NewLight is a company that prints light-up portraits suitable for hanging on walls. They’re a relatively small company, run by a fellow by the name of Joe Brychell. His aim is to bring the ability to deliver photographs to your eyes with light, but to do so without a computer screen. The result of the work the NewLight company does is a portrait that uses both projected light and reflected light to create a rather unique product.
To get an idea of what this sort of product was all about, we had NewLight print a 20 x 16-inch portrait for us to review. What we did was to get our original portrait of Gene Simmons breathing fire in Las Vegas blown up and lit up by the company. The photo comes from our KISS concert photo journal with Harman from CES 2015.
I captured this particular photo with an HTC Desire EYE, and you can see a flat version of it about 1/4th of the way into the KISS journal above. Now compare the original web-compressed to the NewLight reproduction. It’s more than just an excellent print job on a strange substance. It’s a production that brings me back to the moment I shot the photo.
The portrait is light and could easily withstand an accidental tennis ball hit, as it uses no glass. The edges use a hard plastic, while the front is a single sheet of transparent plastic. This outer layer is easily cleaned after the eventual splash of liquid (wine, beer, grape juice) from an overzealous fan of artwork.
Especially when the house lights are out and this portrait is all that’s lit, its a sight to behold. That said, there are a few items that need improvement. One area is the amount of light leak around the edges and through a couple areas in the back.
While I’d like to see NewLight address this with the design of their mount, there’s a pretty simple fix until that happens. A bit of electrical tape, masking tape, or even some caulking can fix the little leaks here and there. It’s not a deal-breaker, as the score reflects, but it’s something you do notice in the right lighting conditions and would be a pretty straightforward tweak for the company to make.
Another area for improvement is in the intended hanging method. With a couple of screw-in loops that sit above the back of the portrait, and a wire hanging down below, I’m left wanting. I wish there were a thicker edge around the back, and an option for different wire colors at the start.
What might be an awesome idea is to incorporate some sort of solar power and battery storage system with this portrait. It’d have to be put in just the right spot near a window – not in direct sunlight but not in the dark during the day. The image is already prepped for long-term exposure to light – there’s no reason to believe sun would do any damage.
A product with this much potential deserves to be improved upon until it’s perfected. Iterative changes would add up to a cumulatively large improvement for the end product.

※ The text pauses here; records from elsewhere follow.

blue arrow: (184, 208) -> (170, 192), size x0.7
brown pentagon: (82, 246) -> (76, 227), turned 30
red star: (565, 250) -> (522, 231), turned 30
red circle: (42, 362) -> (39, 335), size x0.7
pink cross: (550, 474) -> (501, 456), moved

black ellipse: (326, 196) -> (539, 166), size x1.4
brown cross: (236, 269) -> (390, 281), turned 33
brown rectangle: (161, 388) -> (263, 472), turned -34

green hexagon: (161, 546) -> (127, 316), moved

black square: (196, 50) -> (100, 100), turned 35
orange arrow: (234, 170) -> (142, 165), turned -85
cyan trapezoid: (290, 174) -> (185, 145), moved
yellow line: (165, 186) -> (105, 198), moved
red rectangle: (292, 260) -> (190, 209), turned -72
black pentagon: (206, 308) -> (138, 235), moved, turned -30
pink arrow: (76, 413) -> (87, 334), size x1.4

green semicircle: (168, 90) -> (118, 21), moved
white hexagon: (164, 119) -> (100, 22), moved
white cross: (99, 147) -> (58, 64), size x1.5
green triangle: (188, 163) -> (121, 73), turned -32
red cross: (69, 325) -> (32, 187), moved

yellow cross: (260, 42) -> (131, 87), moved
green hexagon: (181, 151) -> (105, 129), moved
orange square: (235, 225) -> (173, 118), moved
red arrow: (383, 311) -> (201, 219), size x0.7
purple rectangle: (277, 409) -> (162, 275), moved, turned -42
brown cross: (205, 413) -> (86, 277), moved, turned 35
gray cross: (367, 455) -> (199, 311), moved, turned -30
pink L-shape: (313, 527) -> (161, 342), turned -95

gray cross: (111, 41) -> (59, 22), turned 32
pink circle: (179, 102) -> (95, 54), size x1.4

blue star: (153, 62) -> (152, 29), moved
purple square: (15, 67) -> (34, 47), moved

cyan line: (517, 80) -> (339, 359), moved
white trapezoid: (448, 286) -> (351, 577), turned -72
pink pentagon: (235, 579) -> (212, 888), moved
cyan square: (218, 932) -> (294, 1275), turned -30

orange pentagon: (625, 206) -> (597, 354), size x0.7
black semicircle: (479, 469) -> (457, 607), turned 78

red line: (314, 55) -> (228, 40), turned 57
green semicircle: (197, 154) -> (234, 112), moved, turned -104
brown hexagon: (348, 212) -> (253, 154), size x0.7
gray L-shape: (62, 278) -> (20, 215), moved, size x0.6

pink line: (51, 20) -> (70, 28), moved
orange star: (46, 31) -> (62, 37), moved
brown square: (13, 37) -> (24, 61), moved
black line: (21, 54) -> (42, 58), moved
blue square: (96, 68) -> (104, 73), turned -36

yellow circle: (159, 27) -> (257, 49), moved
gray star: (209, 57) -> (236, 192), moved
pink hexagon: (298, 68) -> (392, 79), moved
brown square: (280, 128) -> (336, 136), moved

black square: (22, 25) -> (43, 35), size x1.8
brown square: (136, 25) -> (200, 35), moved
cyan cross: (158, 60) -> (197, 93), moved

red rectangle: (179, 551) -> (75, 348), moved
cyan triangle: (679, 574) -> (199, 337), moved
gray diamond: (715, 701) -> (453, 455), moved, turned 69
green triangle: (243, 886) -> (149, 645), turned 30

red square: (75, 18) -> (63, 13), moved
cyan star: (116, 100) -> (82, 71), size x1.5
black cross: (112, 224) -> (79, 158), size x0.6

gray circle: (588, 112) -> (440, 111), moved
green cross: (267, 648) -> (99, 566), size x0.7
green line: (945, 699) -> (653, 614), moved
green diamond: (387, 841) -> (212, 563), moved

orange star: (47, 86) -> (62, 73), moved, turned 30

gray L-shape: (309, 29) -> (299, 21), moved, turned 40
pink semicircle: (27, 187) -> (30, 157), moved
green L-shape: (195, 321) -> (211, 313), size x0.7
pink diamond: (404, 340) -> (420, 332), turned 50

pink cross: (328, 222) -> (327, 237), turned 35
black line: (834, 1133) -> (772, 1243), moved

Once these fixes are made, I’d love to see a gallery presentation of images printed with the NewLight treatment. Artists will find that some photos work far better than others. Types like this, where light is the subject, are flattered far more than those wrapped in dark.
While the company itself is new, Brychell has been in the business of photography production for decades. Have a peek at NewLight and don’t let the normcore web design throw you for a loop. The end product is nice quality with a light was bright and colors that were sharp.
Above you’ll see the portrait in a yellow light-lit room with the NewLight switch turned off. The whites pop and the blacks are deep, and the image remains one that can be displayed at all times of day. With or without the light on, the end product is good.
The 20 x 16-inch portrait we have here will cost a cool $200 USD from NewLight. A similar product – though not one we’ve tested ourselves – comes from the company Backlit Box. For the same size (20 x 16-inch) backlit print from Backlit Box, we’d pay $150 USD.Another similar product (an inch or two larger) costs $129 from the folks at Photoglow – though they have glass and larger frames.
Canvas prints, on the other hand, are monumentally cheaper than this production. A 20 x 16-inch print on canvas can cost as little as $20, depending on the end quality. In NewLight’s favor is how its unusual presentation emphasizes your image in a way traditional spotlighting can’t, and for the right shot that could make all the difference.